Predicting Digital Marketing Performance Based on Content Quality, Engagement Rate, and Targeting Precision Using Artificial Intelligence
Keywords:
Digital Marketing Performance, Content Quality, Engagement Rate, Targeting Precision, Artificial Intelligence, Machine Learning, Predictive ModelingAbstract
The objective of this study is to predict digital marketing performance based on content quality, engagement rate, and targeting precision using artificial intelligence. This study employed a quantitative, applied, correlational design with a sample of 312 digital marketing professionals, social media managers, and online business owners from Tehran, selected through stratified random sampling. Data were collected using a combination of researcher-developed questionnaires and objective performance metrics extracted from digital platforms, measuring content quality, engagement rate, targeting precision, and digital marketing performance.

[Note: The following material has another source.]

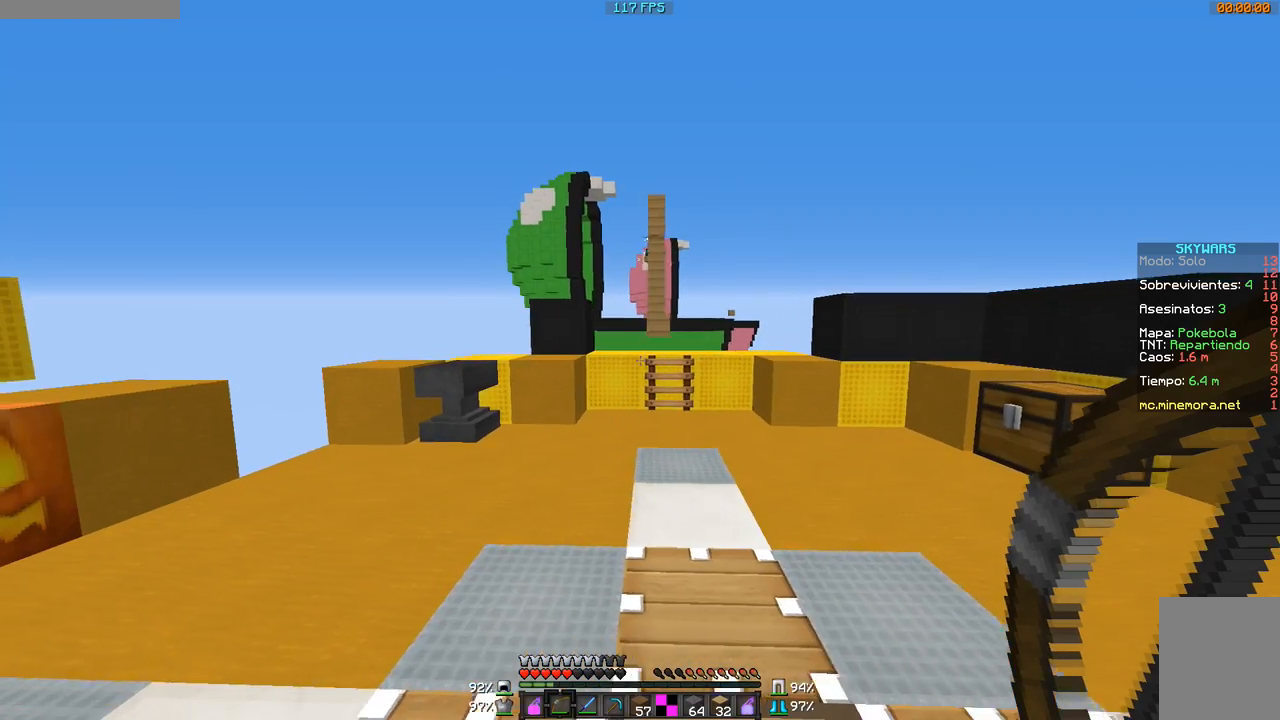
Gameplay with keyboard and mouse; each line is a JSON object with the keys and mouse buttons held at the frame after it. "events" lists presses ("down") and releases ("up") of "a", "d", "s", "w", "mouse_left" and "mouse_right" between this image and that frame as [ms after this image, input, new state], when the widget could be followed in between. "mouse_left", "mouse_right" = the "left", "right" buttons of the "mouse" list. No other keys are recorded. Fast repeated clicks can show as one long hold. Mouse movement is not recorded.
{"keys": [], "mouse": [], "events": [[200, "a", "up"], [284, "a", "down"], [434, "a", "up"]]}
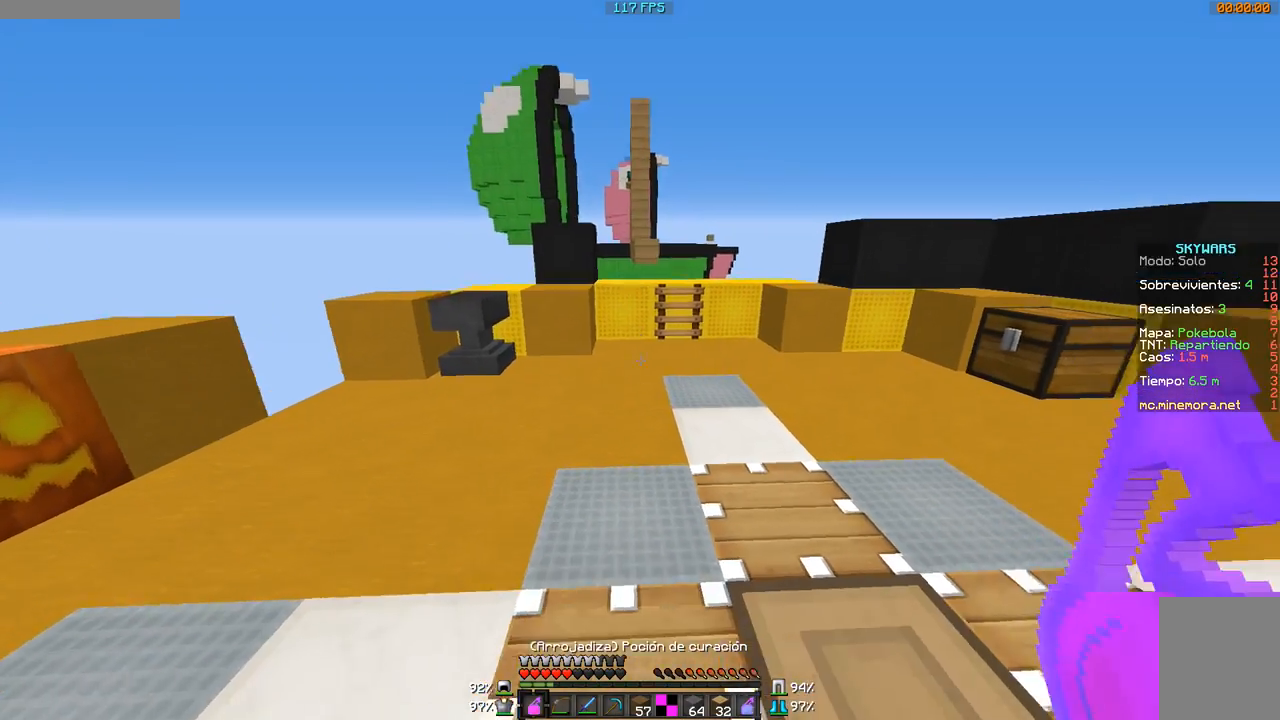
{"keys": [], "mouse": [], "events": [[183, "mouse_right", "down"], [283, "mouse_right", "up"]]}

The reliability and validity of the instruments were confirmed through Cronbach’s alpha and expert panel review. Data analysis was conducted using SPSS version 27 for descriptive statistics, Pearson correlation, and multiple regression analysis, while artificial intelligence models, including artificial neural networks and random forest algorithms, were implemented using Python-based tools to enhance predictive accuracy. Model performance was evaluated using indicators such as R², RMSE, and cross-validation techniques. The results revealed that content quality, engagement rate, and targeting precision all have significant positive effects on digital marketing performance (p < 0.001). The multiple regression model explained 61% of the variance in performance (R² = 0.61), indicating strong predictive power. Among the predictors, content quality emerged as the strongest contributor, followed by engagement rate and targeting precision. Artificial intelligence models demonstrated superior predictive performance compared to traditional regression, with the artificial neural network achieving the highest explanatory power (R² = 0.74), followed by the random forest model (R² = 0.71). These findings confirm the robustness of AI-based approaches in capturing complex, nonlinear relationships among digital marketing variables. The study concludes that digital marketing performance can be effectively predicted through a combination of content quality, engagement rate, and targeting precision, particularly when analyzed using artificial intelligence techniques. The integration of AI enhances predictive accuracy and provides deeper insights into the dynamics of marketing performance, offering valuable implications for both researchers and practitioners seeking to optimize digital marketing strategies in competitive environments.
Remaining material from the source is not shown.